------ SELECTED EXTRACT

The last layer of the network is Linear layer which has 4 output units that are the same as a number of target classes. It takes the last input of the LSTM layer and returns the prediction of the network. Please take a look at the input given to Linear Layer in the forward pass. We have given the last output of each example generated by LSTM. The output of LSTM is the output of each token of an example but we want the output of the last token for each example which generally has captured the context of the whole example.

After defining a network, we initialized it, printed the shape of weights/biases of each layer of the network, and performed a forward pass through random data to verify the network.

Please take a look at the below tutorial if you are new to PyTorch and want to learn how to create a neural network using it first. It'll help you sail through this tutorial faster.

Simple Guide to Create PyTorch Neural Networks using High-level "nn" Module

from torch import nn
from torch.nn import functional as F

embed_len = 50
hidden_dim = 75
n_layers=1

class LSTMClassifier(nn.Module):
    def __init__(self):
        super(LSTMClassifier, self).__init__()
        self.embedding_layer = nn.Embedding(num_embeddings=len(vocab), embedding_dim=embed_len)
        self.lstm = nn.LSTM(input_size=embed_len, hidden_size=hidden_dim, num_layers=n_layers, batch_first=True)
        self.linear = nn.Linear(hidden_dim, len(target_classes))

    def forward(self, X_batch):
        embeddings = self.embedding_layer(X_batch)
        hidden, carry = torch.randn(n_layers, len(X_batch), hidden_dim), torch.randn(n_layers, len(X_batch), hidden_dim)
        output, (hidden, carry) = self.lstm(embeddings, (hidden, carry))
        return self.linear(output[:,-1])

------------
------ SOURCE DATA

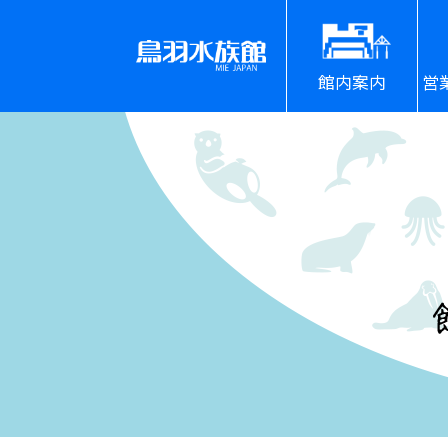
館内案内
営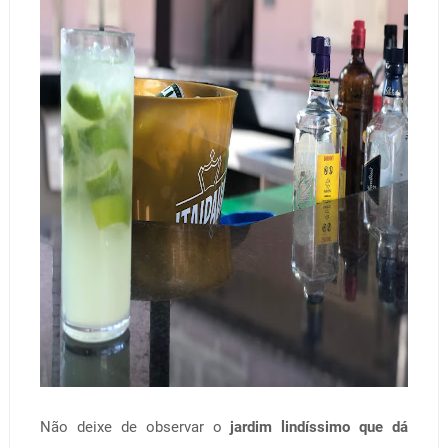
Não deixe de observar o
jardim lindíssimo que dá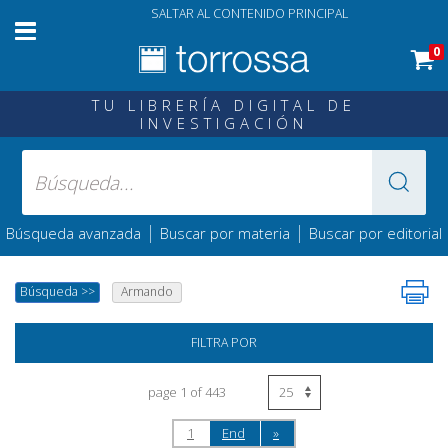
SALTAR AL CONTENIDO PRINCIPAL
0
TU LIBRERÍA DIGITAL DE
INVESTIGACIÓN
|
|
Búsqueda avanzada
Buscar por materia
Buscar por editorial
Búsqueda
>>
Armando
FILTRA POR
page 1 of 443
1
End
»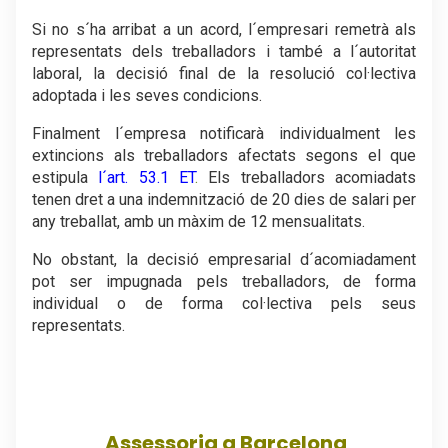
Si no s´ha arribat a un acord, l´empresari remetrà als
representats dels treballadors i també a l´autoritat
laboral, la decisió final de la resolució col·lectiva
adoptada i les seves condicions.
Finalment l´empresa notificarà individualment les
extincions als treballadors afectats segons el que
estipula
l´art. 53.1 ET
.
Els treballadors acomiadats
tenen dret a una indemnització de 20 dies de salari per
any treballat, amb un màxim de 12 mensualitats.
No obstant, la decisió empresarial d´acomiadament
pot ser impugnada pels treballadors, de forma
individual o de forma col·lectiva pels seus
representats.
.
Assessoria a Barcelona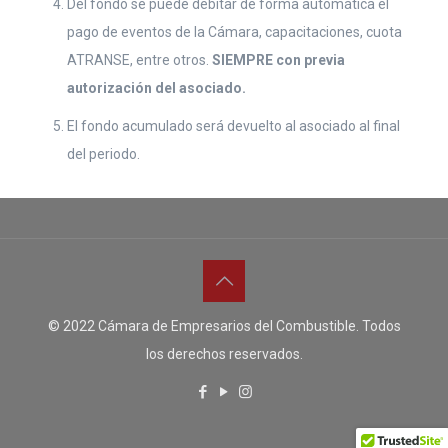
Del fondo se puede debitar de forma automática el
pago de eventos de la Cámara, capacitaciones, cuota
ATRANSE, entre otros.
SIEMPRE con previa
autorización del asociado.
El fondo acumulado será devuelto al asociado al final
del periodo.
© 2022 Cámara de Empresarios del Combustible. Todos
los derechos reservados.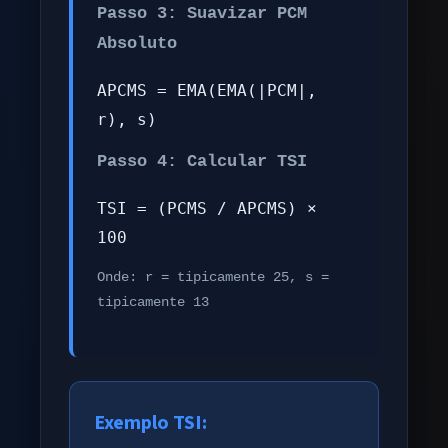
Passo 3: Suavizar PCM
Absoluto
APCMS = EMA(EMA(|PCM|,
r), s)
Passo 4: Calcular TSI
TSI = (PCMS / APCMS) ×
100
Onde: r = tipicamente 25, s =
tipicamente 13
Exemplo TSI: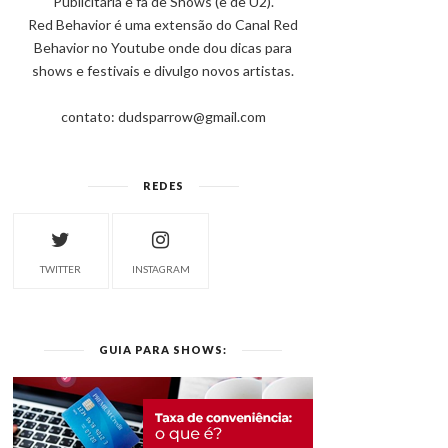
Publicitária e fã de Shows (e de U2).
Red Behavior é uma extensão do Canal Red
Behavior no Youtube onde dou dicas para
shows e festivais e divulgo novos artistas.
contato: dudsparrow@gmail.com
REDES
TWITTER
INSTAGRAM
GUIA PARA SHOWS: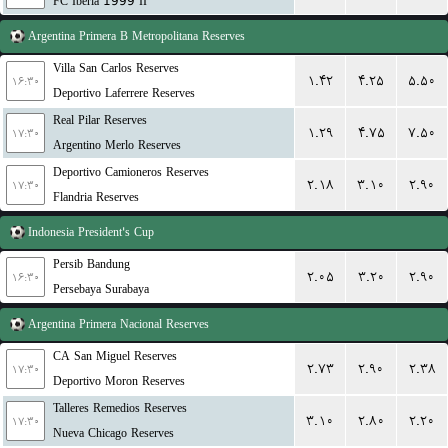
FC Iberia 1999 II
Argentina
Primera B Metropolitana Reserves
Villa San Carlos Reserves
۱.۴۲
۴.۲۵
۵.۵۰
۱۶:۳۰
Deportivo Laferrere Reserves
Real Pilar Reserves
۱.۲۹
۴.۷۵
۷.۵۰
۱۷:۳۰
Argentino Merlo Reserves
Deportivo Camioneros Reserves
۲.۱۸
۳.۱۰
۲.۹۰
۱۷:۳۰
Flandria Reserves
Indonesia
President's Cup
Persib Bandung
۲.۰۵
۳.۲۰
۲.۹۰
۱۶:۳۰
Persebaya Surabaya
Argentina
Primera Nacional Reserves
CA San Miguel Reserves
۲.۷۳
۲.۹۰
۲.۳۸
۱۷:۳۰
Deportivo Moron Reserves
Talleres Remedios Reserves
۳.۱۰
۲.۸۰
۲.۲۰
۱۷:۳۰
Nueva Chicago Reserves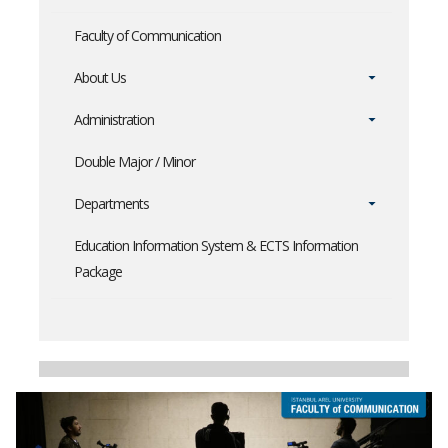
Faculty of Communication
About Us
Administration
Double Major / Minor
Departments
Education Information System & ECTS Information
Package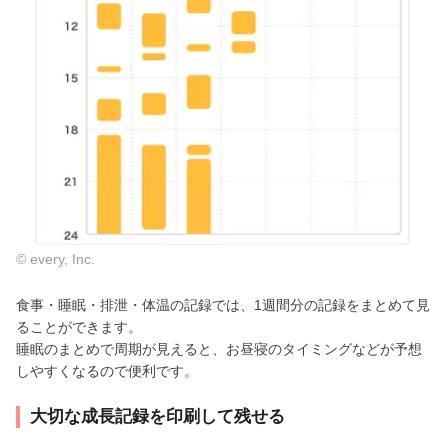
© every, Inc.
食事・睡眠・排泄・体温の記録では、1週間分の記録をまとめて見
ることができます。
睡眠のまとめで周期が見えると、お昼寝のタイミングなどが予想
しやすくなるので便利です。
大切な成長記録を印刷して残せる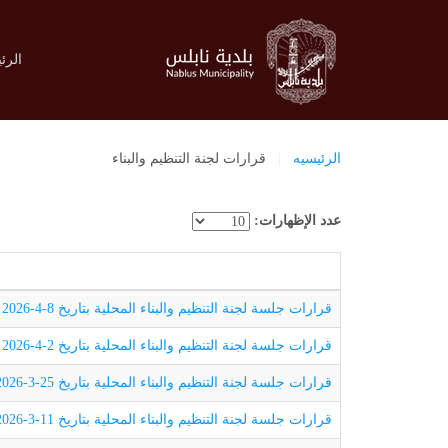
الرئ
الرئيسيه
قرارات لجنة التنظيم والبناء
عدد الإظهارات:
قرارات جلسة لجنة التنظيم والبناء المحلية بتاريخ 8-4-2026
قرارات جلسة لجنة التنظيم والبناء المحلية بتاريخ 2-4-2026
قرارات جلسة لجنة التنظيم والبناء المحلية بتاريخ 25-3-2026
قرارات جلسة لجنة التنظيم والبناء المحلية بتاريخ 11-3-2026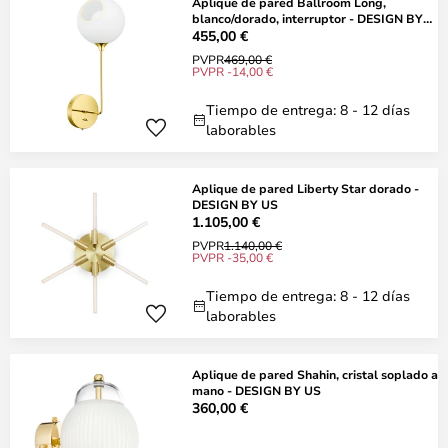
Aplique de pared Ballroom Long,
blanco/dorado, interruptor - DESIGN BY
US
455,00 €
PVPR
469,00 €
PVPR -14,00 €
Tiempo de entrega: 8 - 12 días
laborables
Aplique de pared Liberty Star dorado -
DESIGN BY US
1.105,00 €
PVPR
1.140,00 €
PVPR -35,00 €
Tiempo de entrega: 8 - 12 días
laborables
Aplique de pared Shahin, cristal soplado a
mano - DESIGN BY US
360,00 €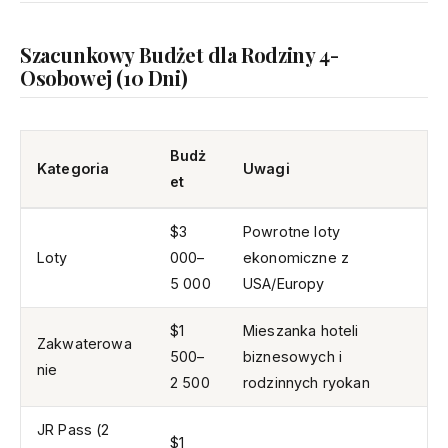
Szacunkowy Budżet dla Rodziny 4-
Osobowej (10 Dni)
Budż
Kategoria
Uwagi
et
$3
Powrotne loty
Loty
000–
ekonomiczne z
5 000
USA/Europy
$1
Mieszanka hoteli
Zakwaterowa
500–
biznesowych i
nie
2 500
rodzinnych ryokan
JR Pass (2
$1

------------

** INSTRUCTIONS TO FOLLOW **
Please return the passage from the text on the PyTorch LSTM classifier that begins at the words "self.linear = nn.Linear(hidden_dim, len(target_classes))" and stops after "return self.linear(output[:,-1])", copied word for word.

** EXERCISE OUTPUT **
self.linear = nn.Linear(hidden_dim, len(target_classes))

    def forward(self, X_batch):
        embeddings = self.embedding_layer(X_batch)
        hidden, carry = torch.randn(n_layers, len(X_batch), hidden_dim), torch.randn(n_layers, len(X_batch), hidden_dim)
        output, (hidden, carry) = self.lstm(embeddings, (hidden, carry))
        return self.linear(output[:,-1])